“Cite Your Sources,” the title of Mandy el-Sayegh’s first solo show in the United Kingdom, presented by London’s Chisenhale Gallery, is a quote from the artist’s former tutor. It nods to the idea that a viewer’s understanding of an artwork is contingent on a multitude of influences, just as it is for the creator, and this meaning can resist being subject to clear provenance or totalizing logic. This is a tricky line to walk, as the risk with such an approach is conceptual and compositional collapse. In el-Sayegh’s case, such a calamity was avoided, but ironically thanks to what appeared to be an adherence to, followed by selective departure from, conventional artistic methods, as well as an eye for composition.
In pieces from the ongoing “Net-Grid” series (2010– ), for example, the well-established visual trope of the grid comes into play, albeit with a twist. El-Sayegh engages with the problems of painting on terms that are not so distant from the approach of Minimalism, conceiving of the canvas as a physical object onto which the application of a white, deliberately textured first layer has more significance than simply to render the surface neutral for the application of an image. On top of the first layer, the artist applies a variety of media—newspaper clippings, fragments of text, partially obscured images, and more—before painting a freehand grid in oil paint above it all. The use of the grid here evokes this particular visual device’s status as a mainstay from Modernism to Minimalism, but it also provides a literal framework in which the disparate elements of el-Sayegh’s canvases can be viewed. The motif allows a means of indexing and contextualizing the work’s elements, comparing them to each other in terms of size and position, and thereby draws connections between them and their own external associations—ultimately suggesting that our understanding of an artwork is more intertextual than intrinsic.
In the middle of the gallery was a series of stainless steel vitrine tables, each a work in itself, which provided a less ordered means of viewing disparate objects and media. The use of the clear cases evoked a sense of institutional legitimacy. This generated multiple meanings when paired with the vitrines’ contents. The array of objects on each table could feasibly create a sense of irony, even humor, in their occupying a frame most often associated with objective documentation. An alternative reading would be that this setting elevated the importance of the display. Either way, the combination of metal handles, wooden coasters, cockfight blades, old issues of Vice magazine, and more, in surefire-shut-eye (2019), or polymer clay, photographs, hair, board game packaging and kitchen toy models in Lingua-Franca (2019), makes for works that are not easily comprehended, but that have the potential for provocation by way of the frames that contain the seemingly unconnected elements, generating a symbiosis.

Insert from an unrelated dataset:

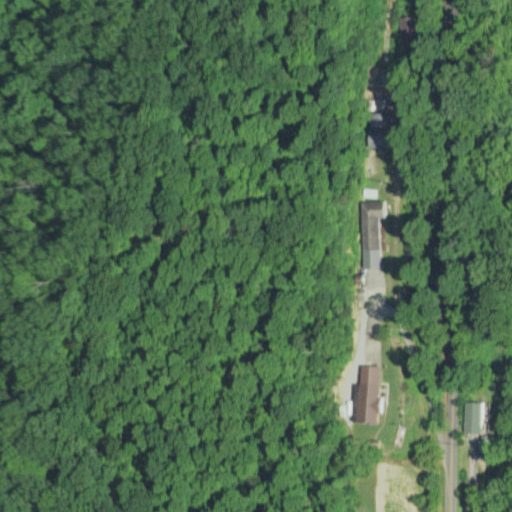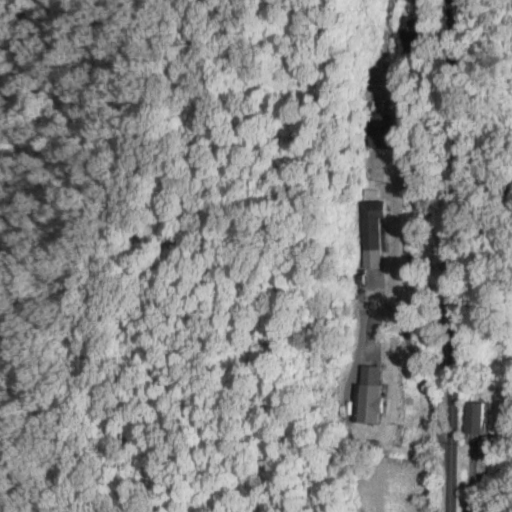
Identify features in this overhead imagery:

Not all the works were quite so difficult
to read. One of the standout points of the show, in fact, was el-Sayegh’s decision
to cover a strip of the gallery—including floor and opposing walls—with pages of the Financial Times in an installation titled Figured Ground (2019). Layered atop were various printed images from her archives—works of calligraphy by her father and uncle, diagrams of circuit boards, motifs from fashion branding, and an aerial map of a British excavation site in Gaza. Again, the artist toyed with institutional conventions and modes of framing, surrounding the works mounted within this space—such as Face Forward (2019), a mixed-media image of what appears to be a woman bent over—with an overwhelming superabundance of language and meaning, creating an effect directly opposite to that of decontextualization, often found in the white cube.
There was, besides, a hung series of mainly inkjet-on-canvas works, which brought disparate elements together in order, it seems, to create an intuitive as opposed to logical exploration of the compositions. The doughy grid and circuit-board schematics of Soft Circuit #1 (2016), and medical images of syphilis sores juxtaposed with an image of a painting hung in a gallery were, like many of the other works, difficult to extract meaning from, and yet resisted falling apart before the viewer. It is worth asking whether, putting all theorizing aside, this is in part due to the fact that el-Sayegh simply has an eye for composition, and equally worth asking whether this would be so bad.
Ned Carter Miles is ArtAsiaPacific’s London desk editor.
Mandy el-Sayegh’s “Cite Your Sources” is on view at Chisenhale Gallery, London until June 9, 2019.